For many years, each person (married or single) could give away a certain amount of his or her wealth free of estate or gift taxes. This amount is popularly known as the Unified Credit Amount. Traditional estate planning for married couples involved setting up an “AB Trust”. This was necessary to take advantage of the Unified Credit Amount of both spouses, rather than just one, the net result being that the amount of wealth that could be passed tax-free from the married couple to their beneficiaries was doubled. Additionally, the basis of assets included in a decedent’s estate were stepped up to the fair market value on the date of death, thereby eliminating the potential capital gains tax on pre-mortem appreciation.
In 2001, Congress modified the Unified Credit Amount by increasing it over the next several years from $1.0 million per person in 2001 to $3.5 million per person in 2009. There was no estate tax on persons dying in 2010 and, except to a limited extent, no step up in basis either. In 2011, the Unified Credit Amount reverted to its 2001 levels. In addition, the 2001 legislation gradually dropped the estate tax rates from 55% to 45%. The 2001 legislation also made changes to the gift tax law. While the Unified Credit Amount increased for estate tax purposes, it was capped at $1.0 million for gift tax purposes, although the gift tax rate was further reduced to 35%. As a result of the “repeal” of the estate tax for persons dying in 2010, a great deal of uncertainty was created, making effective estate tax planning difficult if not impossible.
In January 2011, Congress finally dealt with the uncertainty in the estate and gift tax law, at least temporarily. The principal changes are as follows:
1. The new law was made effective retroactively to January 1, 2010. However, estates of persons dying in 2010 can elect to be treated (and taxed) under the new law (possible estate tax but basis step-up is given), or under the 2001 law (no estate tax and no basis step-up). Logic dictates, therefore, that if a single person died in 2010 and his or her estate had a net value of $3.5 million or less (assuming no lifetime taxable gifts), his or her estate would want the 2011 law to apply. The reason for this is that there will be no estate tax, but the basis of the assets will step-up to fair market value, thereby reducing or eliminating capital gains tax on the subsequent sale of the assets. A married couple with an estate of $7.0 million or less (assuming it is owned by them equally) dying in 2010 would similarly want the 2011 law to apply. Estates substantially in excess of the Unified Credit Amount would presumably elect to have the 2010 law apply because there would be no immediate estate tax and any capital gains tax resulting from the lack of a basis step-up would be deferred until the assets were sold; and, the capital gains tax rate would be less than the estate tax rate, the difference being tax permanently avoided.

◆ Data under study
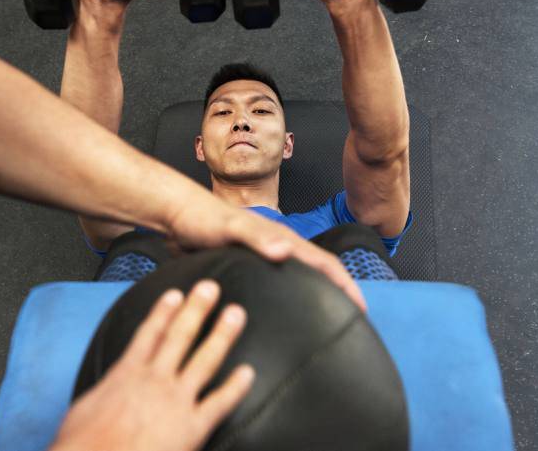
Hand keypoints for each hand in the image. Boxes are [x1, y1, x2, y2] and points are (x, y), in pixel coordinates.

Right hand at [49, 281, 253, 450]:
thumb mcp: (83, 411)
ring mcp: (176, 401)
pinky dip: (236, 387)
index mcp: (125, 375)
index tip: (175, 294)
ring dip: (222, 334)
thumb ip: (102, 394)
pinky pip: (220, 403)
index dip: (163, 312)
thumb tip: (105, 392)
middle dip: (196, 309)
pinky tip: (248, 374)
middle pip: (179, 336)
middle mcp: (154, 381)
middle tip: (211, 287)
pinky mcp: (192, 428)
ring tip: (236, 313)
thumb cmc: (82, 447)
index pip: (148, 335)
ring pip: (205, 359)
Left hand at [165, 197, 367, 312]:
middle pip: (317, 272)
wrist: (176, 214)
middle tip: (350, 323)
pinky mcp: (246, 267)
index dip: (345, 284)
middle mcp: (276, 248)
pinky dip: (287, 299)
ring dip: (315, 297)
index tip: (361, 309)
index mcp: (281, 239)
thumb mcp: (230, 227)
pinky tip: (281, 319)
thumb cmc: (202, 218)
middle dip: (337, 294)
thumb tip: (286, 251)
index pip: (323, 262)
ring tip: (323, 324)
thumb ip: (256, 237)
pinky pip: (275, 285)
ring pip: (298, 279)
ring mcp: (263, 258)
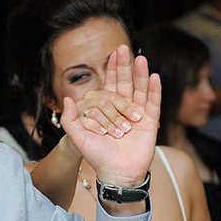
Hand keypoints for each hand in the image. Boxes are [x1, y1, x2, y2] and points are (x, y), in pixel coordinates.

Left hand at [59, 44, 160, 187]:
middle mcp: (124, 110)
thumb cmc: (97, 156)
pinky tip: (154, 77)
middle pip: (126, 83)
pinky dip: (154, 90)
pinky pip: (153, 103)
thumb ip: (70, 119)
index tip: (112, 54)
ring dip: (140, 74)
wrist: (116, 173)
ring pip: (140, 90)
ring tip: (140, 58)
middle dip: (124, 66)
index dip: (112, 70)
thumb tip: (67, 98)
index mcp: (109, 110)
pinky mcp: (150, 123)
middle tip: (124, 48)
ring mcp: (138, 115)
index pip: (111, 85)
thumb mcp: (78, 137)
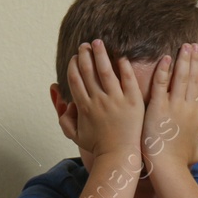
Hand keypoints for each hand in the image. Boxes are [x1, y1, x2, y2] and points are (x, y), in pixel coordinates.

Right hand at [63, 39, 144, 161]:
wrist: (119, 155)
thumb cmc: (98, 146)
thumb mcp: (75, 135)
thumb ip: (64, 118)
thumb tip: (64, 102)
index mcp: (84, 106)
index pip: (75, 79)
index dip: (73, 65)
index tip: (75, 56)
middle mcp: (98, 100)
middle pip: (88, 71)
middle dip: (84, 55)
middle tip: (85, 45)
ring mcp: (116, 100)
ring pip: (106, 71)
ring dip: (100, 54)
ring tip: (98, 42)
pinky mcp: (133, 101)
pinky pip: (127, 79)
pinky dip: (123, 66)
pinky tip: (120, 55)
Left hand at [143, 42, 197, 170]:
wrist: (167, 168)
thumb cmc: (180, 161)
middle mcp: (189, 108)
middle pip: (194, 78)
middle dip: (194, 60)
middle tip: (193, 45)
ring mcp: (175, 106)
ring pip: (181, 77)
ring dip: (183, 59)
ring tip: (184, 46)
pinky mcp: (159, 107)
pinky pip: (162, 84)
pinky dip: (164, 70)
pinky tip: (165, 58)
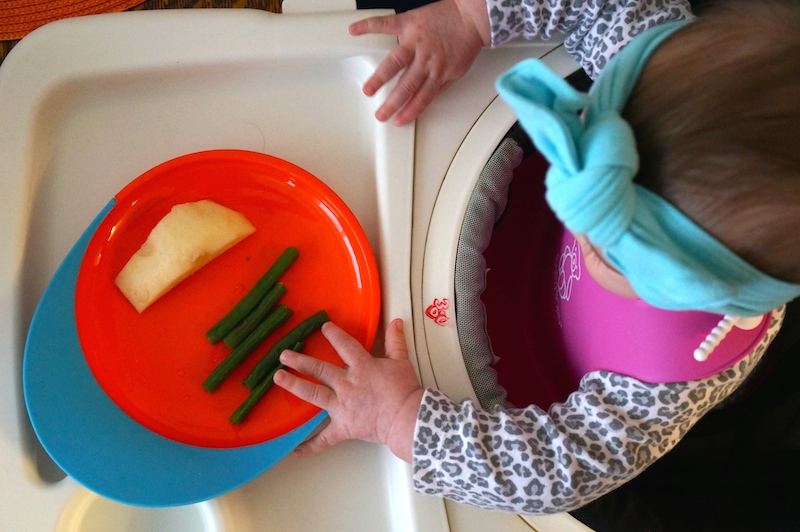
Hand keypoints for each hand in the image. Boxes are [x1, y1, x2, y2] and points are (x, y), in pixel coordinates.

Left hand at [274, 319, 423, 461]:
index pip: (344, 346)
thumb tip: (395, 322)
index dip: (334, 335)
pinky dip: (311, 446)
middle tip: (283, 355)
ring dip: (295, 386)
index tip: (323, 327)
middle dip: (300, 361)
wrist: (407, 418)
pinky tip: (297, 451)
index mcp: (362, 367)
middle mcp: (347, 385)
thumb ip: (395, 341)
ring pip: (314, 395)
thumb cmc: (405, 391)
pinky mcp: (344, 427)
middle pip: (320, 370)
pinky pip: (325, 439)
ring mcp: (342, 406)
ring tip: (278, 378)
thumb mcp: (401, 362)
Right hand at [349, 0, 489, 125]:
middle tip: (380, 114)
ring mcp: (415, 40)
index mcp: (438, 72)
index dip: (409, 112)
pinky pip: (386, 24)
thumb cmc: (464, 41)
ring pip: (394, 62)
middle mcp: (425, 58)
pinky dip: (369, 26)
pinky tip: (355, 31)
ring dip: (380, 77)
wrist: (471, 16)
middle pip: (406, 85)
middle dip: (392, 103)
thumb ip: (440, 86)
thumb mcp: (458, 71)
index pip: (421, 98)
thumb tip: (425, 100)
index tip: (398, 121)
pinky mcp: (408, 23)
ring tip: (368, 90)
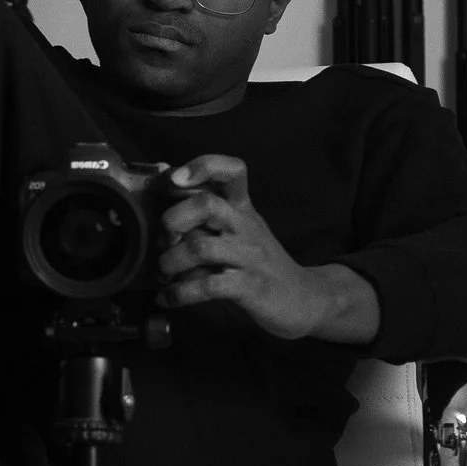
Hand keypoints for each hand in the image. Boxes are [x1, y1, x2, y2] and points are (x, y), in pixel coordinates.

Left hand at [155, 156, 336, 338]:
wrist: (302, 299)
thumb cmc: (258, 263)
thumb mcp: (239, 230)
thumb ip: (205, 213)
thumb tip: (165, 182)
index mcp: (243, 209)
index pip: (232, 171)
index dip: (202, 166)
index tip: (175, 179)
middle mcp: (246, 226)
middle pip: (206, 205)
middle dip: (172, 220)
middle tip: (163, 241)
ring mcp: (250, 257)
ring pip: (201, 247)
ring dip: (171, 261)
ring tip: (164, 273)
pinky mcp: (251, 287)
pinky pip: (209, 286)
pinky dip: (180, 293)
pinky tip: (168, 298)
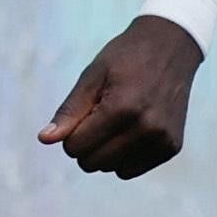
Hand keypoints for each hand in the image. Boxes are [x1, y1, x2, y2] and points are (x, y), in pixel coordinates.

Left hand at [38, 15, 203, 177]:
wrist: (172, 46)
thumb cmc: (125, 58)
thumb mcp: (91, 77)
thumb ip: (69, 111)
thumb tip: (44, 139)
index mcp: (122, 108)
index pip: (75, 147)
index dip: (71, 133)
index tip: (83, 112)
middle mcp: (146, 128)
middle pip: (92, 163)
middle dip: (86, 145)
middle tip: (98, 117)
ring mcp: (162, 139)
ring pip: (112, 169)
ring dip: (106, 151)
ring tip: (118, 120)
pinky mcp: (172, 147)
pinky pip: (131, 170)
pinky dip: (124, 156)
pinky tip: (132, 130)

◆ Problem statement
In the estate and gift tax text, what was the Unified Credit Amount per person in 2009 under the 2001 legislation?

◆ Finished exercise
$3.5 million per person.